The result is an MRI acquisition protocol that uses weighted images to measure brain structure, and resting state and task-based fMRI to measure brain function. NIH has designed the protocol to be compatible with the Siemens, General Electric and Phillips scanners installed at the 21 facilities that have enrolled participants.
As it stands, images from the scanners and data from other sources offer a snapshot of the children at a point in time. This information has some value but its full potential will only be realized when it is analyzed alongside data gathered later in the 10-year study. By tracking changes in the children over time, NIH hopes to identify factors associated with mental health risk and resilience, show how sleep and other health behaviors affect brain development and generate as-yet-unforeseen insights.
The release of the data will provide researchers with a major new repository to explore. When NIH released data on the first 4,500 participants earlier this year, the resource took up 30 terabytes of storage. For context, the Library of Congress print collections takes up 10 terabytes. Given the size of the database, NIH plans to make it available for analysis through an online portal, thereby freeing researchers from the need to download the repository.

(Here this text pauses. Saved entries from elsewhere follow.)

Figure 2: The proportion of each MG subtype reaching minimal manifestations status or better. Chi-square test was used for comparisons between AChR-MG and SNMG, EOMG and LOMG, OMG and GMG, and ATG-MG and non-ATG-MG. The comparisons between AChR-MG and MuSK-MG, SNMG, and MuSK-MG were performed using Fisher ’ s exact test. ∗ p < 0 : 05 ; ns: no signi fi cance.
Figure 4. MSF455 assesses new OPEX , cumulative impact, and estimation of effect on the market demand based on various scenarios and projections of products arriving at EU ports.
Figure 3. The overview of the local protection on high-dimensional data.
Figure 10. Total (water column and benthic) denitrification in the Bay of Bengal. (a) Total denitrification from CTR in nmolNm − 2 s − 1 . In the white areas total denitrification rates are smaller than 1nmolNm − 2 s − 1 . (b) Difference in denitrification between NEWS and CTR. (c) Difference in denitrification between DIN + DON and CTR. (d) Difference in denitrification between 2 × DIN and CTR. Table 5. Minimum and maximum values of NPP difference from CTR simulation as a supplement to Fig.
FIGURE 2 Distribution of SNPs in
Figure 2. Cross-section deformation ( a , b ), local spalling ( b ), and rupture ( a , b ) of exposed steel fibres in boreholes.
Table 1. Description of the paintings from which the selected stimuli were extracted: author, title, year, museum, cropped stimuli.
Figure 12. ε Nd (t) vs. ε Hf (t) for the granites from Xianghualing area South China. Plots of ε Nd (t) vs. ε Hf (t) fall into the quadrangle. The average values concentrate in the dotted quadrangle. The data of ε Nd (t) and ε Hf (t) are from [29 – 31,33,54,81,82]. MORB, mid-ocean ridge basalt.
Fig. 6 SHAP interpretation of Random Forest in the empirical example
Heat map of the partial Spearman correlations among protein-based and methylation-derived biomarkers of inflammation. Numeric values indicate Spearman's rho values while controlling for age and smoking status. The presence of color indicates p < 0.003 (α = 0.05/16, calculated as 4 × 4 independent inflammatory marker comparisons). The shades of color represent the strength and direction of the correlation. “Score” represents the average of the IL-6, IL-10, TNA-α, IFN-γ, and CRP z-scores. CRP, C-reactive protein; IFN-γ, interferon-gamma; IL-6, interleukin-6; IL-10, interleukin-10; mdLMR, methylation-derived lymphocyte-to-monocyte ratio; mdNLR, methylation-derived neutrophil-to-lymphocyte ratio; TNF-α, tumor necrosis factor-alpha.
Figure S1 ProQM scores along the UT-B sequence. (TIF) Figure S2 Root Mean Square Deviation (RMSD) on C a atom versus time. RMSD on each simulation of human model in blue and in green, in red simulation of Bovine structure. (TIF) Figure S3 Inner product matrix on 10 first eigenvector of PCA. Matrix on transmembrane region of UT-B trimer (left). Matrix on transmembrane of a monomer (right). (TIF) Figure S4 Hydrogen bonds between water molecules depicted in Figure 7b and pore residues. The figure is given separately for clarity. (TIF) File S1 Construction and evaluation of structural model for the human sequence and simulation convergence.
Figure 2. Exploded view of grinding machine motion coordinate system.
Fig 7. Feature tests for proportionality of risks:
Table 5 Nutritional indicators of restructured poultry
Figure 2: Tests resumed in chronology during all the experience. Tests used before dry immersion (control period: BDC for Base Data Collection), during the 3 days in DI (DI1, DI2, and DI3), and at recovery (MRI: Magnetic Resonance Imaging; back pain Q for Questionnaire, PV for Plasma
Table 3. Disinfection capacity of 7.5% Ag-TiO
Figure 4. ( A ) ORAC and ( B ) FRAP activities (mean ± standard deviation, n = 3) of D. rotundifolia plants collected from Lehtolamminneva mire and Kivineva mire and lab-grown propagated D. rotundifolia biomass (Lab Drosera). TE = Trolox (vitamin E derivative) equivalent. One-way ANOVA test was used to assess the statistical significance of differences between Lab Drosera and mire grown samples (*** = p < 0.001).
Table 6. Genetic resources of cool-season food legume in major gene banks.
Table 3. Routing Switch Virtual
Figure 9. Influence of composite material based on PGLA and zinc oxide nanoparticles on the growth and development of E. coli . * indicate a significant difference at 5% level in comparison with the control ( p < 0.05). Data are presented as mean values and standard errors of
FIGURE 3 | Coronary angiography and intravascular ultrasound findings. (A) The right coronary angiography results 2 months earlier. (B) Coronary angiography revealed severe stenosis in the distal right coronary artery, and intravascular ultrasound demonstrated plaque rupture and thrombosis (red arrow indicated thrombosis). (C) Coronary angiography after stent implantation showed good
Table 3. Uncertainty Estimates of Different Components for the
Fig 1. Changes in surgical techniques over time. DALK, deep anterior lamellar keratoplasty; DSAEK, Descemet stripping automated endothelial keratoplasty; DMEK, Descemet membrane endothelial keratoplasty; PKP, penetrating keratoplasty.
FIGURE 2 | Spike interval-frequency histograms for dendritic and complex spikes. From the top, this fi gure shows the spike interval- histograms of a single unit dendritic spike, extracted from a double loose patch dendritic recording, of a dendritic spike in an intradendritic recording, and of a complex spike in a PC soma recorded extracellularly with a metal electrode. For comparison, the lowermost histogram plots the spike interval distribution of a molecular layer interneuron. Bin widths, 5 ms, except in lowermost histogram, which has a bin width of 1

Multiple barriers stand between NIH and the realization of those hopes. Retention is perhaps the most fundamental challenge. To gather meaningful data, the researchers need to keep participants engaged in the study and compliant with the annual schedule of face-to-face meetings over a 10 year period in which their lives will change dramatically. The big risk is that some groups of subjects, such as those of a certain gender or socioeconomic status, will be more likely to drop out than others.
To mitigate the risk that such non-random attrition will limit the generalizability of the data, the team is paying the children and their families at each assessment point and trying to make participation as positive as possible. The success of these efforts and the data generation program they support will become clear in the years to come.